* Supplied records
+ + + + +

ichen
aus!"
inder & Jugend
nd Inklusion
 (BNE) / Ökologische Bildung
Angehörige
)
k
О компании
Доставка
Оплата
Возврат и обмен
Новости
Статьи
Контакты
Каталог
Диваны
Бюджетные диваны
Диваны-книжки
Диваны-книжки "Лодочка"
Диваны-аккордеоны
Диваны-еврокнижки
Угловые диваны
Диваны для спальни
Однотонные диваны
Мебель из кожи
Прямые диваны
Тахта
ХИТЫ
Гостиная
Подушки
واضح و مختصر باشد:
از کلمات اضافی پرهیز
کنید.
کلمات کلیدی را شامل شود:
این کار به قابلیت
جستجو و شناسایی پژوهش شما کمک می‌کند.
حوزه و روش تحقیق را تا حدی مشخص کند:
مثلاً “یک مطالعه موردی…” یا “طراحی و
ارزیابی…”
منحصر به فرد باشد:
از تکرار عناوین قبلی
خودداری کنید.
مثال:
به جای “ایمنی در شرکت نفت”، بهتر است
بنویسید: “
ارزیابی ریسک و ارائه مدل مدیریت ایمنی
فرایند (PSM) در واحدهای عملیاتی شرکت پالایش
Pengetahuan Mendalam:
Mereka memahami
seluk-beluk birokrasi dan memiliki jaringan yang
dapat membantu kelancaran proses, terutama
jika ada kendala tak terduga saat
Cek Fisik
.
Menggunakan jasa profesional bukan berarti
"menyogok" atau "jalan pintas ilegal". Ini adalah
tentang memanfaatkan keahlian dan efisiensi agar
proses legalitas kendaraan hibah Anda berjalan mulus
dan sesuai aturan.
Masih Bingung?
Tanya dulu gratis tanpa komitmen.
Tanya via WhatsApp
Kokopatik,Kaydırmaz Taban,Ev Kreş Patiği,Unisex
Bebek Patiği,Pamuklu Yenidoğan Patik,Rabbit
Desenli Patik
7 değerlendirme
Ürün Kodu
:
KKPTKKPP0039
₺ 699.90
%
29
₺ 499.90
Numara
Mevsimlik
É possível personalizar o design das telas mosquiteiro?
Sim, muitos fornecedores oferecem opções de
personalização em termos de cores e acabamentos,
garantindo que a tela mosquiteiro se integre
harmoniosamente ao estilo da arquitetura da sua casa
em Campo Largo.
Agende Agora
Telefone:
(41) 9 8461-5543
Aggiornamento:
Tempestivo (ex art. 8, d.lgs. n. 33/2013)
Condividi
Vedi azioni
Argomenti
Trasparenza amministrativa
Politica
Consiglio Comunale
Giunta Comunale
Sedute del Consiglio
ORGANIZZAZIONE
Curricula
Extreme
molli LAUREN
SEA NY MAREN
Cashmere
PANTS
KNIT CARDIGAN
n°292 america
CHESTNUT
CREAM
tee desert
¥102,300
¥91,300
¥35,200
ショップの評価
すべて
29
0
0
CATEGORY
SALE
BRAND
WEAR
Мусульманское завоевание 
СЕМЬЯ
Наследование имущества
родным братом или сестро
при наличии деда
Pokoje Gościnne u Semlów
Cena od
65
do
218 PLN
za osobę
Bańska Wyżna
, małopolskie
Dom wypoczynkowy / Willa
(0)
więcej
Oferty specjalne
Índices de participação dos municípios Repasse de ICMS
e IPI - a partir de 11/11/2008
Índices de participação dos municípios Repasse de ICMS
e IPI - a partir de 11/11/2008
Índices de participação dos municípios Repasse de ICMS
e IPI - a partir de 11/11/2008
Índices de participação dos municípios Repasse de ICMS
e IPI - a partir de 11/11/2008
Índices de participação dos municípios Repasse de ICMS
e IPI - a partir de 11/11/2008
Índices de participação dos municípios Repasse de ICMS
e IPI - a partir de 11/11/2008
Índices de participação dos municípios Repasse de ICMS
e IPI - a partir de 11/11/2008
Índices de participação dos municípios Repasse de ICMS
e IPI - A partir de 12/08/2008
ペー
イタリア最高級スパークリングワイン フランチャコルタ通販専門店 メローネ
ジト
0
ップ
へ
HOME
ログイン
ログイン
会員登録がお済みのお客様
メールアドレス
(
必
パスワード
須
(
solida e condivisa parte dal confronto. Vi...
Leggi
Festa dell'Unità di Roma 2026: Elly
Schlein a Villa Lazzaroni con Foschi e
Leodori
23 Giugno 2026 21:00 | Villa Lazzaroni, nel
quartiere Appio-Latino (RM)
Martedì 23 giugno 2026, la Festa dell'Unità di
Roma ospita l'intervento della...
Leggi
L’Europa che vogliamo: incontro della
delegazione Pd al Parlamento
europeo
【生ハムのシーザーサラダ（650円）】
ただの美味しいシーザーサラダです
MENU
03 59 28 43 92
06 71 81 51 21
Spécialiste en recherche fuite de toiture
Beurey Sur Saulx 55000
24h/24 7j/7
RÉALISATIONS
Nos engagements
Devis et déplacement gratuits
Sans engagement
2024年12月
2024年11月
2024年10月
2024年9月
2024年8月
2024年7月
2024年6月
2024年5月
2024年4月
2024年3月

+ + + + +

* What to work on
Rewrite every line of the rows with "Agende Agora" changed to "Ligue Agora" and nothing else altered.

* Answer box
ichen
aus!"
inder & Jugend
nd Inklusion
 (BNE) / Ökologische Bildung
Angehörige
)
k
О компании
Доставка
Оплата
Возврат и обмен
Новости
Статьи
Контакты
Каталог
Диваны
Бюджетные диваны
Диваны-книжки
Диваны-книжки "Лодочка"
Диваны-аккордеоны
Диваны-еврокнижки
Угловые диваны
Диваны для спальни
Однотонные диваны
Мебель из кожи
Прямые диваны
Тахта
ХИТЫ
Гостиная
Подушки
واضح و مختصر باشد:
از کلمات اضافی پرهیز
کنید.
کلمات کلیدی را شامل شود:
این کار به قابلیت
جستجو و شناسایی پژوهش شما کمک می‌کند.
حوزه و روش تحقیق را تا حدی مشخص کند:
مثلاً “یک مطالعه موردی…” یا “طراحی و
ارزیابی…”
منحصر به فرد باشد:
از تکرار عناوین قبلی
خودداری کنید.
مثال:
به جای “ایمنی در شرکت نفت”، بهتر است
بنویسید: “
ارزیابی ریسک و ارائه مدل مدیریت ایمنی
فرایند (PSM) در واحدهای عملیاتی شرکت پالایش
Pengetahuan Mendalam:
Mereka memahami
seluk-beluk birokrasi dan memiliki jaringan yang
dapat membantu kelancaran proses, terutama
jika ada kendala tak terduga saat
Cek Fisik
.
Menggunakan jasa profesional bukan berarti
"menyogok" atau "jalan pintas ilegal". Ini adalah
tentang memanfaatkan keahlian dan efisiensi agar
proses legalitas kendaraan hibah Anda berjalan mulus
dan sesuai aturan.
Masih Bingung?
Tanya dulu gratis tanpa komitmen.
Tanya via WhatsApp
Kokopatik,Kaydırmaz Taban,Ev Kreş Patiği,Unisex
Bebek Patiği,Pamuklu Yenidoğan Patik,Rabbit
Desenli Patik
7 değerlendirme
Ürün Kodu
:
KKPTKKPP0039
₺ 699.90
%
29
₺ 499.90
Numara
Mevsimlik
É possível personalizar o design das telas mosquiteiro?
Sim, muitos fornecedores oferecem opções de
personalização em termos de cores e acabamentos,
garantindo que a tela mosquiteiro se integre
harmoniosamente ao estilo da arquitetura da sua casa
em Campo Largo.
Ligue Agora
Telefone:
(41) 9 8461-5543
Aggiornamento:
Tempestivo (ex art. 8, d.lgs. n. 33/2013)
Condividi
Vedi azioni
Argomenti
Trasparenza amministrativa
Politica
Consiglio Comunale
Giunta Comunale
Sedute del Consiglio
ORGANIZZAZIONE
Curricula
Extreme
molli LAUREN
SEA NY MAREN
Cashmere
PANTS
KNIT CARDIGAN
n°292 america
CHESTNUT
CREAM
tee desert
¥102,300
¥91,300
¥35,200
ショップの評価
すべて
29
0
0
CATEGORY
SALE
BRAND
WEAR
Мусульманское завоевание 
СЕМЬЯ
Наследование имущества
родным братом или сестро
при наличии деда
Pokoje Gościnne u Semlów
Cena od
65
do
218 PLN
za osobę
Bańska Wyżna
, małopolskie
Dom wypoczynkowy / Willa
(0)
więcej
Oferty specjalne
Índices de participação dos municípios Repasse de ICMS
e IPI - a partir de 11/11/2008
Índices de participação dos municípios Repasse de ICMS
e IPI - a partir de 11/11/2008
Índices de participação dos municípios Repasse de ICMS
e IPI - a partir de 11/11/2008
Índices de participação dos municípios Repasse de ICMS
e IPI - a partir de 11/11/2008
Índices de participação dos municípios Repasse de ICMS
e IPI - a partir de 11/11/2008
Índices de participação dos municípios Repasse de ICMS
e IPI - a partir de 11/11/2008
Índices de participação dos municípios Repasse de ICMS
e IPI - a partir de 11/11/2008
Índices de participação dos municípios Repasse de ICMS
e IPI - A partir de 12/08/2008
ペー
イタリア最高級スパークリングワイン フランチャコルタ通販専門店 メローネ
ジト
0
ップ
へ
HOME
ログイン
ログイン
会員登録がお済みのお客様
メールアドレス
(
必
パスワード
須
(
solida e condivisa parte dal confronto. Vi...
Leggi
Festa dell'Unità di Roma 2026: Elly
Schlein a Villa Lazzaroni con Foschi e
Leodori
23 Giugno 2026 21:00 | Villa Lazzaroni, nel
quartiere Appio-Latino (RM)
Martedì 23 giugno 2026, la Festa dell'Unità di
Roma ospita l'intervento della...
Leggi
L’Europa che vogliamo: incontro della
delegazione Pd al Parlamento
europeo
【生ハムのシーザーサラダ（650円）】
ただの美味しいシーザーサラダです
MENU
03 59 28 43 92
06 71 81 51 21
Spécialiste en recherche fuite de toiture
Beurey Sur Saulx 55000
24h/24 7j/7
RÉALISATIONS
Nos engagements
Devis et déplacement gratuits
Sans engagement
2024年12月
2024年11月
2024年10月
2024年9月
2024年8月
2024年7月
2024年6月
2024年5月
2024年4月
2024年3月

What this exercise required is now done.